How has the company become better?
This is the question that Nokia investors are unable to answer - at least not with a straight face. My problem with the company at this point is that when Nokia's CEO, Stephen Elop, took over the company two and a half years ago, he brought quite a bit of promises - many of which are now broken. Although Elop seems to be a great manager, he is not the visionary that Nokia needs at this point.
He described his role as being "focused on delivering great experiences to consumers," while also saying that he spends an enormous amount of time listening and believes "the truth is out there, if you listen for it, you can hear it." The truth is Nokia has underperformed since his arrival in September 2010. Upon which, Elop threw Nokia's prior management under the bus while expressing his displeasure for how they had Nokia poorly positioned against rivals like Apple (NASDAQ:AAPL) and BlackBerry (NASDAQ:BBRY).
Elop, at one point described Nokia as "standing on a burning platform" - pretty strong words for a new CEO. But is Nokia any better today? However, his gloomy description of the situation, including saying that Nokia had to make major changes to survive, was not a surprise. After all, new CEOs are not installed because their predecessors were performing at a high level. However, if a new leader is going to arrive with such authority, he's setting the bar pretty high.
Unfortunately, so far, Nokia has been grossly unimpressive under his tenure - by every measurable standard. Still, Nokia bulls disagree. Consider this, when Elop arrived in late 2010, Nokia was still the market's leader in worldwide phone sales. At the time the stock traded as high as $10 per share. This is even though Nokia (at the time) posed no meaningful threat to Apple and BlackBerry.
For that matter, neither LG nor HTC were losing sleep over Nokia's status. Plus Google's (NASDAQ:GOOG) Android was only in its infancy. Here again, the situation has not changed. Nokia is still no competitive threat in the smartphone market. The only difference between now and when Elop first took over is that Nokia's stock is almost 85% cheaper. Remarkably, Nokia investors are still rushing to the company's defense. It makes no sense.
It's time to ditch Windows
It's time for a change at Nokia. At this point the company's future is in doubt and Microsoft's (NASDAQ:MSFT) Windows Mobile OS should no longer be a part of it. It remains a mystery as to how Nokia insists on betting its brand on Windows when it has proven unsuccessful for Microsoft. Meanwhile, Samsung, which has 43% of the mobile market, continues to capitalize on the ubiquity and reach of Android. Apple's iOS has seized the remaining portion, or 57% of the market.
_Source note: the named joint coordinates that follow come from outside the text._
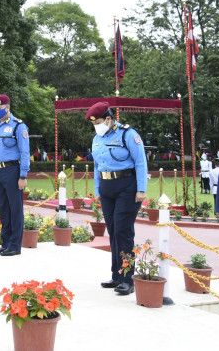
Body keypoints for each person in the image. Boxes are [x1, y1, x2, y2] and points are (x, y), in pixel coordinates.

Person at [85, 101, 147, 296]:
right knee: (112, 231)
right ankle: (116, 276)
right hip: (107, 188)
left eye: (98, 122)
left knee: (123, 231)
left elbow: (140, 161)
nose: (96, 126)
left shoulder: (128, 134)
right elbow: (97, 165)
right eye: (93, 124)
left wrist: (141, 189)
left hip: (126, 186)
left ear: (109, 119)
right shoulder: (97, 138)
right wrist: (97, 189)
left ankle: (127, 279)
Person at [0, 94, 29, 257]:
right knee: (3, 209)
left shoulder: (18, 126)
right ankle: (5, 243)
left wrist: (23, 176)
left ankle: (15, 245)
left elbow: (24, 152)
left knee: (15, 209)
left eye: (0, 107)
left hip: (12, 171)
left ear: (8, 107)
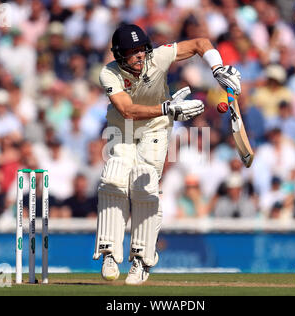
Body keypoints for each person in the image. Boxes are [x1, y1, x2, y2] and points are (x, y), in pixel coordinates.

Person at [93, 24, 241, 285]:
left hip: (156, 130)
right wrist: (167, 107)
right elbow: (127, 110)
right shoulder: (109, 73)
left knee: (143, 183)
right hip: (123, 129)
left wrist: (217, 69)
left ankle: (141, 259)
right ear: (119, 55)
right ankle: (108, 252)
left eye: (142, 50)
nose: (140, 56)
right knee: (114, 178)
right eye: (132, 52)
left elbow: (200, 43)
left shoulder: (157, 57)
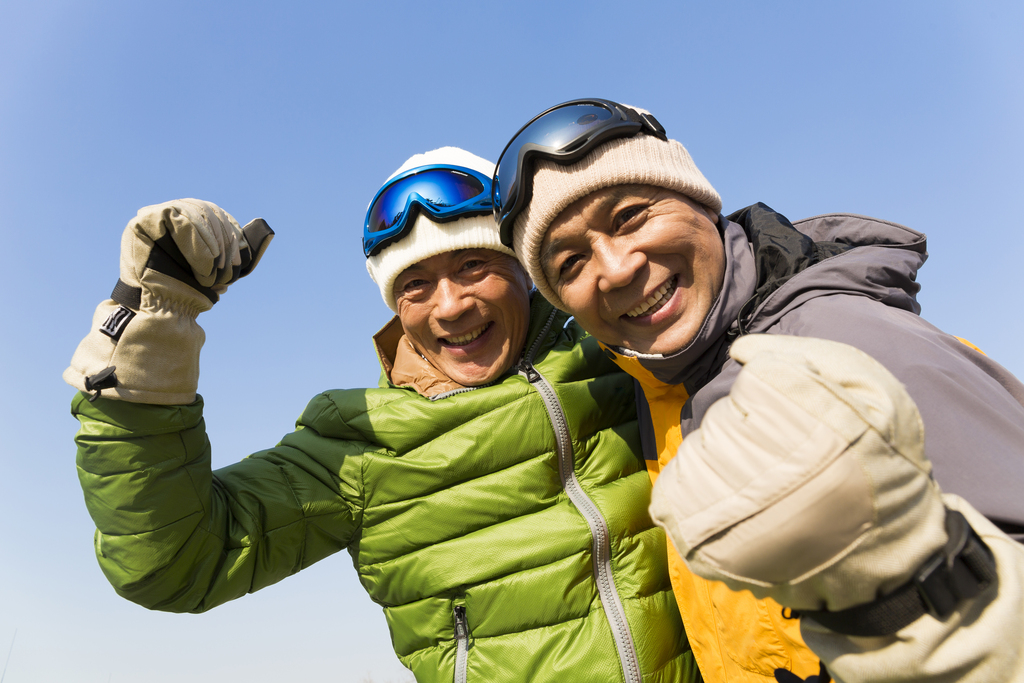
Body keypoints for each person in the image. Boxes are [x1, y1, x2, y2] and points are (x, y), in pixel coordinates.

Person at [63, 147, 700, 683]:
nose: (449, 306)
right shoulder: (356, 446)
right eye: (414, 285)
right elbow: (172, 564)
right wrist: (152, 336)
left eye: (473, 264)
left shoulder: (626, 358)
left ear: (524, 271)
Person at [493, 98, 1024, 683]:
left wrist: (894, 613)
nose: (616, 269)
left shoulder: (838, 343)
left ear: (699, 199)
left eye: (631, 217)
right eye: (570, 264)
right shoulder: (665, 382)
What's left for Nokia and Microsoft? I'm no longer convinced that Nokia cares about growth until it switches to Android. In fact, I've also argued that BlackBerry's OS would be a significant upgrade. Investors disagreed, while allowing Elop to go on a cost-cutting spree to shore up the company's balance sheet. But why does that matter more at this point than growing market share?
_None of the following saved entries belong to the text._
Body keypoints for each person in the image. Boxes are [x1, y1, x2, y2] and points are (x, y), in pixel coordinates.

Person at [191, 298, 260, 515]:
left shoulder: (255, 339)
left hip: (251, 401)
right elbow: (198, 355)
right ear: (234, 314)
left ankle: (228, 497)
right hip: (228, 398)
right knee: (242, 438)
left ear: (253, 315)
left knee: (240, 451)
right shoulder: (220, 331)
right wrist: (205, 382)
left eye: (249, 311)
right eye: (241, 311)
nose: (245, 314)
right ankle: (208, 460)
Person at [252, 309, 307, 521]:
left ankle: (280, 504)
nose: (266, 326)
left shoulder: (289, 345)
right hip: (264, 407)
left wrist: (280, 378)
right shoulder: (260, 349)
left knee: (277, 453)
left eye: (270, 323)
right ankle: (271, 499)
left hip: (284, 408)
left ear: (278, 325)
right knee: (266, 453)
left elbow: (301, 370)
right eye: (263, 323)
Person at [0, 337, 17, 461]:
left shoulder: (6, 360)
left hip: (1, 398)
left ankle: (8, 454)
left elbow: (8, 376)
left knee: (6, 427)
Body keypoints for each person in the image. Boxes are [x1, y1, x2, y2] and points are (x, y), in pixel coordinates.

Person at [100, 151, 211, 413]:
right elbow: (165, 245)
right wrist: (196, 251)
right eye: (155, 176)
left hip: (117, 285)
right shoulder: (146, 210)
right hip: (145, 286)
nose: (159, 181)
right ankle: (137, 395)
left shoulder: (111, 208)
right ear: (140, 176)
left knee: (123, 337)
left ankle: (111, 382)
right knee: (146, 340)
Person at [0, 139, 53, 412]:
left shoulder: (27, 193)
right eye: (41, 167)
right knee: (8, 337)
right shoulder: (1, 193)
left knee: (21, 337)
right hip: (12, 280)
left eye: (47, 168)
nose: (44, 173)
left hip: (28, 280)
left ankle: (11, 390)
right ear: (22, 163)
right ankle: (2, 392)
Elop, at one point, showed that he was willing to try new things and put Nokia on a new path - now's the time to do it. He needs to put Nokia on a new path, while also preserving the working assets of the company, including the Nokia Siemens Network segment, a joint-venture with Siemens (SI), which has been the company's strongest business over the past couple of years in terms of growth. The good news for Nokia is that its Lumia line looks pretty strong. But consumers are not enamored with Windows, which hurts an otherwise nice design.
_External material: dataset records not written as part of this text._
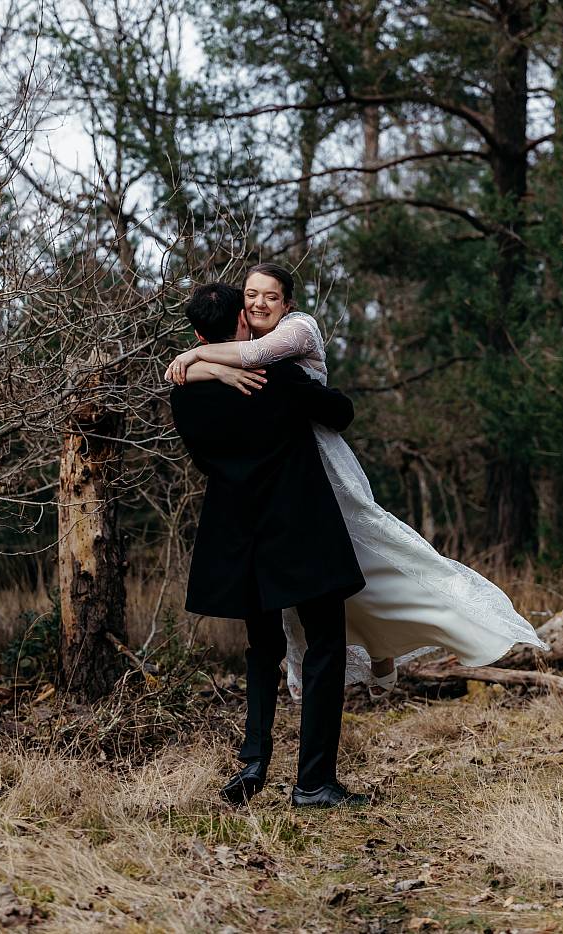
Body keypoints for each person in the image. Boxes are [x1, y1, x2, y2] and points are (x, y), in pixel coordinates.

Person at [166, 264, 549, 700]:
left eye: (270, 296)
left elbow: (249, 362)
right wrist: (212, 368)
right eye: (251, 295)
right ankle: (366, 653)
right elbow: (183, 375)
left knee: (374, 551)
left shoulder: (299, 329)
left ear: (288, 302)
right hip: (289, 474)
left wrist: (196, 356)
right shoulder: (241, 347)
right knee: (308, 586)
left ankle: (440, 624)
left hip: (325, 463)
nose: (258, 304)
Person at [169, 282, 368, 809]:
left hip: (238, 536)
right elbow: (341, 411)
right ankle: (313, 782)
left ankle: (254, 762)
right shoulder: (275, 375)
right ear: (242, 324)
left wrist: (204, 363)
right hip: (300, 527)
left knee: (263, 650)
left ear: (197, 335)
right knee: (325, 647)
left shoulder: (185, 389)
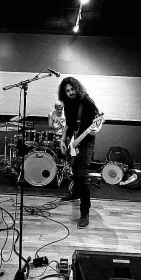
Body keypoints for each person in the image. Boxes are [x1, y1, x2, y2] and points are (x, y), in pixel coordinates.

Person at [58, 77, 100, 229]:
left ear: (77, 88)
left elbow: (97, 123)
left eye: (72, 89)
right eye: (67, 91)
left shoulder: (87, 102)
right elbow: (68, 124)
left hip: (86, 141)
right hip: (73, 140)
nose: (70, 93)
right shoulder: (67, 103)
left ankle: (85, 212)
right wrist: (63, 140)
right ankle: (75, 193)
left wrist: (95, 129)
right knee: (74, 170)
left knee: (82, 175)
It's hard to make an investment case for Nokia here. Aside for the cheap share price, I really don't see what the attraction is. However, I would buy the stock today if the company would make a change in leadership and dump Windows in favor of Google's Android for its phones. I think Scott Forstall, Apple's iPod creator, would make a great replacement for Stephen Elop. Although Elop is a good manager, he's not the person suited to take the company to the next level. His closeness to Microsoft, and in particular, Steve Ballmer, is too much of an overhang.